England’s Immigrants 1330 – 1550 Resident Aliens in the Late Middle Ages

Essex

General Observations:

The survival rate of documents for Essex across the period is rather patchy, but those which do survive include some very full and extremely interesting returns.

A good set of inquisitions survives for the first payment of the 1440 subsidy, five in total, each covering a separate part of the county, with over 400 individuals listed (E 179/108/113). The main centres of alien population were the towns of Colchester, Harwich and Brentwood, with smaller concentrations in other towns. The assessment also appears to include a large number of servants and other people linked to members of the local gentry and nobility. Five people are listed from the household of Lewis John of West Horndon, MP for Essex in the 1439-40 Parliament and a prominent figure in English administration in France, along with six members of the household of Edward Tyrell of Downham (d.1442), a JP for Essex, former sheriff of the county and brother of John Tyrell, Speaker of the Commons. One of Tyrell’s servants was William Baker, presumably the man to whom Tyrell left an interest in lands in South Hanningfield in a codicil to his will added in December 1442. Servants are also listed for the earl of Oxford and Lord Bourchier, but unfortunately the return relating to the de Vere household at Castle Hedingham is damaged and partially illegible. Amongst the eight householders recorded at Castle Hedingham, many of whom presumably had links with the earl, was one man described simply as ‘the king’s tailor’. Five other people were seemingly members of the household of Sir John Montgomery of Faulkbourne, another prominent soldier and Lancastrian administrator in France, and these included a schoolmaster, presumably for Montgomery’s three sons, two of whom would later serve as MPs. Another man, a priest named John Jegon of Brentwood, may have been an ancestor of a later John Jegon (d.1618), an Essex man who became master of Corpus Christi College, Cambridge in 1590 and bishop of Norwich in 1603.
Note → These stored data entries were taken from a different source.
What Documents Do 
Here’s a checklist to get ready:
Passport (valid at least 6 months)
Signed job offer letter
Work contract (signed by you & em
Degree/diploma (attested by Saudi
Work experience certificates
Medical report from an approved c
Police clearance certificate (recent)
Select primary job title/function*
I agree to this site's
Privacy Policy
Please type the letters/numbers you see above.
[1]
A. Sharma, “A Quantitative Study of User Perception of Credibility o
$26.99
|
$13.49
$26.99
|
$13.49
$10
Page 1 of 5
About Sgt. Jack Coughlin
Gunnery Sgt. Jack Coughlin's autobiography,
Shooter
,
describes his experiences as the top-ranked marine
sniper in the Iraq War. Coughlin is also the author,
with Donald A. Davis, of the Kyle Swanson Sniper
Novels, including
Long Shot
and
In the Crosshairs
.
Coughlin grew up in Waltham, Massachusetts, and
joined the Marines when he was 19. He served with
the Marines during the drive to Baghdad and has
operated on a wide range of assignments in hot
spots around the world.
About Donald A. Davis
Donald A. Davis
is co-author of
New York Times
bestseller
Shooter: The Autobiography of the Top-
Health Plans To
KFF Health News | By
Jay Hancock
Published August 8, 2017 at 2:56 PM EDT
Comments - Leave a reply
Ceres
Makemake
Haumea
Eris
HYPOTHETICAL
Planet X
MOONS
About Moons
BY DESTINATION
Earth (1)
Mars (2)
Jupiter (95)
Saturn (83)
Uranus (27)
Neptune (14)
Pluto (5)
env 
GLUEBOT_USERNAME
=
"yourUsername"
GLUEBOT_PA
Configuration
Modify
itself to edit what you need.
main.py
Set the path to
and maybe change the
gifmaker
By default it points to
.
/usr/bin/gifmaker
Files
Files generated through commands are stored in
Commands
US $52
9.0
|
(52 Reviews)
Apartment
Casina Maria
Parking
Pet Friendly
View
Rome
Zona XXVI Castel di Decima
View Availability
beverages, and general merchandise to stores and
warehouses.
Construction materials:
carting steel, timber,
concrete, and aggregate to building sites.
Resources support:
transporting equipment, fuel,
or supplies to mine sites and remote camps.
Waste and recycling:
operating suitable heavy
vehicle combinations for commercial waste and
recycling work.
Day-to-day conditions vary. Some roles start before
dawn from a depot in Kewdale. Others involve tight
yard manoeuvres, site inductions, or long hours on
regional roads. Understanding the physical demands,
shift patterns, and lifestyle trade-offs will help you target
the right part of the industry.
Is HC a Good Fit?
Curiously, the assessment for Rochford hundred (E 179/108/113, m 4) includes three householders explicitly noted as having been born in England of alien parents, and also the two sons of one of those same householders (themselves non-householders), all assessed despite being only the children and grand-children of immigrants and not alien-born. Presumably the assessors in Rochford hundred misunderstood the terms of the grant, and while there is no record of whether or not they paid, given that only 212 of the 422 people assessed in Essex actually did so, it seems unlikely.

The number of assessed aliens quickly fell after 1440. Only 70 people were assessed in 1441, and although this was back up to 102 in 1443, only 60 actually paid. Around 50 people contributed to each payment of the 1449 tax (no returns survive, but figures can be gathered from the enrolled accounts), and similar numbers paid the 1453 tax until 1465, when the total fell to 34. With the exception of 1469, when the figure rose back to 45, numbers remained below 30 for the remainder of that subsidy.

However, for the 1483 subsidy, not only were 211 people assessed, but an extremely detailed and informative return also survives, containing not only the taxpayers’ names, but also their places of residence and (in many cases) their occupations, and whether or not they paid. As with 1440, the return again includes large numbers of people in the major towns, particularly Colchester and the areas to the north-east of London. It also lists servants together with the names of their masters, and contains a variety of other interesting and unusual information, such as the Harwich tailor, listed by the evocative name of ‘John Dutchman with the red face’. Presumably this was noted to differentiate him from others of the same name, but unfortunately the standard colour of the face of a Dutchman in fifteenth-century Essex is not recorded . . . !?

Around 174 people were assessed to pay the 1487 tax, but it would seem that at the time the collectors rendered their account (E 179/285/27), nothing whatsoever had been collected.